Excerpted text:
—————
Here’s a tip for Virginia’s Department of Health: There are roughly 732,000 Hispanics living in Virginia. Consider hiring one of them.

Put him or her in charge of the Spanish language pages on the department’s website where critical public health information is displayed.

Because according to news reports, the high school Spanish student doing the work now may have made a colossal error. Seems the page tells Virginia’s Spanish-speaking population that the Covid-19 vaccine is not necessary.

What it should say is that the vaccine is not MANDATORY.

Ay caramba! 

The issue came up during a Virginia Vaccination Advisory Workgroup telemeeting Monday, reports The Virginian-Pilot. 

Dr. Rebecca Vargas-Jackson, a member of the group, said her students at George Mason University were the first to bring it to her attention. Before the faulty translation, the English passage simply meant the vaccine wasn’t mandatory, she said.

“There is nothing worse than providing misleading information to people that are looking for some answers,” Vargas-Jackson said.

The only thing worse would be sitting on more than 70 percent of the stockpiled vaccine while people are falling ill and dying.

And that’s where we are right now, despite a merry press conference by the governor last week setting a lofty goal of 50,000 shots a day and inoculations complete by summer.
—————
Data excerpts:

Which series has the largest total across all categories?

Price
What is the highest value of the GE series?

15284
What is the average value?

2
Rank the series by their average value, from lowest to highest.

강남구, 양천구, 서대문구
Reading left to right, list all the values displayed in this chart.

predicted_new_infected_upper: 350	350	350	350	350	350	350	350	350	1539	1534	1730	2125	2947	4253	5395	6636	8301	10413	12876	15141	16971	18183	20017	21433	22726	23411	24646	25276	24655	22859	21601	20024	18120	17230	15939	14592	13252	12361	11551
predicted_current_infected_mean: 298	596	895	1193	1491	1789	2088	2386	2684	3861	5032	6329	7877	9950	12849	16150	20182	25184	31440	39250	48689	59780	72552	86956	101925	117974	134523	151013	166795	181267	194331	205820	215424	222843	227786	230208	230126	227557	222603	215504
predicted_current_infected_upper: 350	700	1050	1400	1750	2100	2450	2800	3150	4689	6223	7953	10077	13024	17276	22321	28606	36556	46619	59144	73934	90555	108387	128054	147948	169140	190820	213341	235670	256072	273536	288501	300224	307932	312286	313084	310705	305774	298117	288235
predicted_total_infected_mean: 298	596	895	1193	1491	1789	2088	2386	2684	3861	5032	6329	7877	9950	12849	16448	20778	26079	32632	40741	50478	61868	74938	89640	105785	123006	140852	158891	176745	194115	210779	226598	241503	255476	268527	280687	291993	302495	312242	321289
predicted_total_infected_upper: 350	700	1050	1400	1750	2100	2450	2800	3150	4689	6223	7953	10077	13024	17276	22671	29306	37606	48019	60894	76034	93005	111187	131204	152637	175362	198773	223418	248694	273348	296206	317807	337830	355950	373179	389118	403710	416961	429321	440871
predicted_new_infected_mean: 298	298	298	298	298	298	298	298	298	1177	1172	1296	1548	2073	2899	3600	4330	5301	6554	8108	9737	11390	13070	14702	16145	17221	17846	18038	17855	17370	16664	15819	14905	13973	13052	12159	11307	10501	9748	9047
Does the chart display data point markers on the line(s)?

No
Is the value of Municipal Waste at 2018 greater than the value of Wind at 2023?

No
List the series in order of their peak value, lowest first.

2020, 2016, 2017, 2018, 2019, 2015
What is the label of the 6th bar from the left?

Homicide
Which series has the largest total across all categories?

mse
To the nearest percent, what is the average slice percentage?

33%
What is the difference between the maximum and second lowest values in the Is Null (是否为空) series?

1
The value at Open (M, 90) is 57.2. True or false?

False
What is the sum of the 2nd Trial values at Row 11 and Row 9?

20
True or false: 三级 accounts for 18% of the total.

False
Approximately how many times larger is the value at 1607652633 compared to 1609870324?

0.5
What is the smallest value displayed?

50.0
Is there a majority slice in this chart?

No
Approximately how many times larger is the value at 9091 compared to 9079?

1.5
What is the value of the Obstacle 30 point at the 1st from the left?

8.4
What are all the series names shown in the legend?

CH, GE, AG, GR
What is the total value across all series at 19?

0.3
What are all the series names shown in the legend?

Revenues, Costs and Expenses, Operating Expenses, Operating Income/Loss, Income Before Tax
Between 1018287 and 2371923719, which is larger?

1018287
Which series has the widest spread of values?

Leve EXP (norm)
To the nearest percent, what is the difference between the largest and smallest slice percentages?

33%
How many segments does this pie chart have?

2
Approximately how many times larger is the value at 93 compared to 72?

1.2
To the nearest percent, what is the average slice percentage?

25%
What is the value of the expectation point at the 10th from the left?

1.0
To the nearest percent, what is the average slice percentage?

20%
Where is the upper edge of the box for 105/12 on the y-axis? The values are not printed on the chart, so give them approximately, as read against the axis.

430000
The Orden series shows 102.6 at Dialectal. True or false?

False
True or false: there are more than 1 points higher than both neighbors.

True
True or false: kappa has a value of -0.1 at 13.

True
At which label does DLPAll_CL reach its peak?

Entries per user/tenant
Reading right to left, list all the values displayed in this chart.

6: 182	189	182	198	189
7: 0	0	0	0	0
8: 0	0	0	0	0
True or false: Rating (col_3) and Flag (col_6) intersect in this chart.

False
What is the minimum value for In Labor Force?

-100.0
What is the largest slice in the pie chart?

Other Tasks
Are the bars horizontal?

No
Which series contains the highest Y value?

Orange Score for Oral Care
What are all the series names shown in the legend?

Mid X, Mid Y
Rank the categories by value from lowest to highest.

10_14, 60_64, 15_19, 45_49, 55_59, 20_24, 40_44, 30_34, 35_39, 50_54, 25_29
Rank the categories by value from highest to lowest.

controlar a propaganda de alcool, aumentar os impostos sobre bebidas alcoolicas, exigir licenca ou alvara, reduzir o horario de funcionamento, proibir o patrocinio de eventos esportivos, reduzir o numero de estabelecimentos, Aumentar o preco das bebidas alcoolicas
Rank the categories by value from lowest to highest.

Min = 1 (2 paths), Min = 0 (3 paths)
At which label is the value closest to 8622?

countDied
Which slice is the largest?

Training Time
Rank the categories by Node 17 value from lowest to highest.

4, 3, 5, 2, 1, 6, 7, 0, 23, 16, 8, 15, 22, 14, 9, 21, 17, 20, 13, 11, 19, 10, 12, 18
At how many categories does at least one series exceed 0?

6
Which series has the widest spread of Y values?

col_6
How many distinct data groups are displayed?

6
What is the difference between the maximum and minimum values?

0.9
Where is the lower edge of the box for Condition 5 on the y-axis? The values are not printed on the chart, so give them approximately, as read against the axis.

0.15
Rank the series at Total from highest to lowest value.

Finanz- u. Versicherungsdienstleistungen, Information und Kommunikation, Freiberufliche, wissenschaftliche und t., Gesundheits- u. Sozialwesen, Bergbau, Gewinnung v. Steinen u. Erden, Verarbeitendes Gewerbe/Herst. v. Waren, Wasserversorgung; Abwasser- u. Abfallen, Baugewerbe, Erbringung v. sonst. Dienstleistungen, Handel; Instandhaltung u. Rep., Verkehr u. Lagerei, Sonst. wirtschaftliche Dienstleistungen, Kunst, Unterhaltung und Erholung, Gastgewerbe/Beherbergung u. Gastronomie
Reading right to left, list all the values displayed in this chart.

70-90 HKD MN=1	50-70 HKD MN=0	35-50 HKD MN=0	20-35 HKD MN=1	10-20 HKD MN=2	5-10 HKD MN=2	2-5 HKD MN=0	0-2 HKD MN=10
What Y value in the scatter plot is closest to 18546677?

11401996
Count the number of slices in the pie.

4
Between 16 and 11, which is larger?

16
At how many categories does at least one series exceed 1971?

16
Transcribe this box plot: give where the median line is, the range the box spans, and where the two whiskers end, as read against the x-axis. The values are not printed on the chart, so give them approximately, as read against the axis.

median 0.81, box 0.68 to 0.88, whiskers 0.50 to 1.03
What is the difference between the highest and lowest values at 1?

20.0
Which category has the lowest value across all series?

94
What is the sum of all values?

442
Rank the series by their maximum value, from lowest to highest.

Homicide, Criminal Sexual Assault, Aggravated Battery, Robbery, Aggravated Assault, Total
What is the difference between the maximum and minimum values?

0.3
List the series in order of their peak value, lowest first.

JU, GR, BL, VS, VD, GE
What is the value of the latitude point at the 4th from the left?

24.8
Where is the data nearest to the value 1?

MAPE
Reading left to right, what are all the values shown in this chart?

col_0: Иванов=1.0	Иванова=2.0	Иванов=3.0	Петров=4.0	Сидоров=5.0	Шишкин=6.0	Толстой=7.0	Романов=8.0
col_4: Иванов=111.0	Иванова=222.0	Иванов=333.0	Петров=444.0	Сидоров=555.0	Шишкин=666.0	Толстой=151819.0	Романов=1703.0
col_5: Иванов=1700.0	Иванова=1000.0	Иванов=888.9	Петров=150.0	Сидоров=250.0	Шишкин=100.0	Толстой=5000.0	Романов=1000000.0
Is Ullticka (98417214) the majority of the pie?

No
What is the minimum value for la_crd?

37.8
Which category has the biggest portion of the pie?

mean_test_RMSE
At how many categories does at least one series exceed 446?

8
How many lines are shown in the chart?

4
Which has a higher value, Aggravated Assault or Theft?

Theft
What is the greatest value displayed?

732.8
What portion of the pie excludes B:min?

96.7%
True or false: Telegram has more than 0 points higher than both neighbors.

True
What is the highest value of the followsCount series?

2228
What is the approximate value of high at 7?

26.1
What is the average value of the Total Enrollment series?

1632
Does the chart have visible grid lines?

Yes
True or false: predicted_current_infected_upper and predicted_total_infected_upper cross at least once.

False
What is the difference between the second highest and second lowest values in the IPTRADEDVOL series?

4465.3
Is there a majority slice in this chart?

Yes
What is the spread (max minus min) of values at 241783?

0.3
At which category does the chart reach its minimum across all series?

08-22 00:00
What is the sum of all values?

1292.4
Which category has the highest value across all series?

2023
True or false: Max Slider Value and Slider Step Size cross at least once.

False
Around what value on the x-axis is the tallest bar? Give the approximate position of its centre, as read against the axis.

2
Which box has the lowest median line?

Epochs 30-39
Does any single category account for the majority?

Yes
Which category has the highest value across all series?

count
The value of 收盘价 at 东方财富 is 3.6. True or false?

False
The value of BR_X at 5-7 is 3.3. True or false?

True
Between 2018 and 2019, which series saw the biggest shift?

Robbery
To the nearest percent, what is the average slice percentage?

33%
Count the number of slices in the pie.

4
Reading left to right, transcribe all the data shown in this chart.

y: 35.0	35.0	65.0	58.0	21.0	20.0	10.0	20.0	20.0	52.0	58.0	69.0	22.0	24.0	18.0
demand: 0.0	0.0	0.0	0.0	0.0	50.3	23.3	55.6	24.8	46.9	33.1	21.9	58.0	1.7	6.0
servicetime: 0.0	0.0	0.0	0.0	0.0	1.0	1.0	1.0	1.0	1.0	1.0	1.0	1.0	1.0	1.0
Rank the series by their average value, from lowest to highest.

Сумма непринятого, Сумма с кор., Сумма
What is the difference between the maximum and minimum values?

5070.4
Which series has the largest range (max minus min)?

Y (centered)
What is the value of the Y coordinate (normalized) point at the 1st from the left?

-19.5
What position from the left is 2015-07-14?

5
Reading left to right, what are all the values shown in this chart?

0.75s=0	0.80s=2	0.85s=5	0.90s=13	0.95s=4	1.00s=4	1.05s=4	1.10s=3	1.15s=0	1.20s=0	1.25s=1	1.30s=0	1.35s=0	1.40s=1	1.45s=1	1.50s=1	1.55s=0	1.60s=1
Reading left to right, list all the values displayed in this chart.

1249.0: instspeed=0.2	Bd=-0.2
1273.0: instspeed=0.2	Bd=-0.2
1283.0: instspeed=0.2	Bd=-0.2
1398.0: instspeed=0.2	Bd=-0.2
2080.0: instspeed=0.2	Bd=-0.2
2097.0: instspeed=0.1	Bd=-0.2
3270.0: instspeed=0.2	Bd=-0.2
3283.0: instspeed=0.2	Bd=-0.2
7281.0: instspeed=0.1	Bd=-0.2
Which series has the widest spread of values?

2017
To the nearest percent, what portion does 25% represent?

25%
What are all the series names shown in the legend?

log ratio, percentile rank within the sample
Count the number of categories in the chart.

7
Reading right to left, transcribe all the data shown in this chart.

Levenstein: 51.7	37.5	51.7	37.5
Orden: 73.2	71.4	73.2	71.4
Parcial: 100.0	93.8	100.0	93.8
—————
Directions:
(a) In the Virginia vaccine translation piece, why does the writer suggest putting a Hispanic hire in charge of the health department's Spanish-language web pages? Answer in one to three sentences.
(b) List every organization or institution named in the Virginia vaccine translation piece.

Answers to this exercise:
(a) According to news reports, the high school Spanish student now doing that work may have made a colossal error. The page tells Virginia's Spanish-speaking population that the Covid-19 vaccine is not necessary, when it should say that the vaccine is not mandatory.

(b)
- Virginia's Department of Health
- Virginia Vaccination Advisory Workgroup
- The Virginian-Pilot
- George Mason University